## Your objective
Nothing but the text should be carried over: reproduce all the data exactly and leave out every image.

## Dataset entries
______

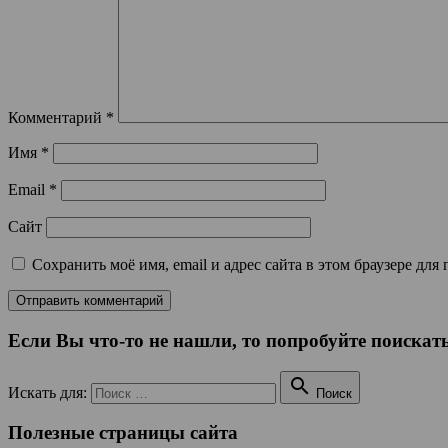
Комментарий
*
Имя
*
Email
*
Сайт
Сохранить моё имя, email и адрес сайта в этом браузере д
Если Вы что-то не нашли, то попробуйте поискать

Искать для:
Поиск
Полезные страницы сайта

______

## Finished task
Комментарий
*
Имя
*
Email
*
Сайт
Сохранить моё имя, email и адрес сайта в этом браузере д
Если Вы что-то не нашли, то попробуйте поискать

Искать для:
Поиск
Полезные страницы сайта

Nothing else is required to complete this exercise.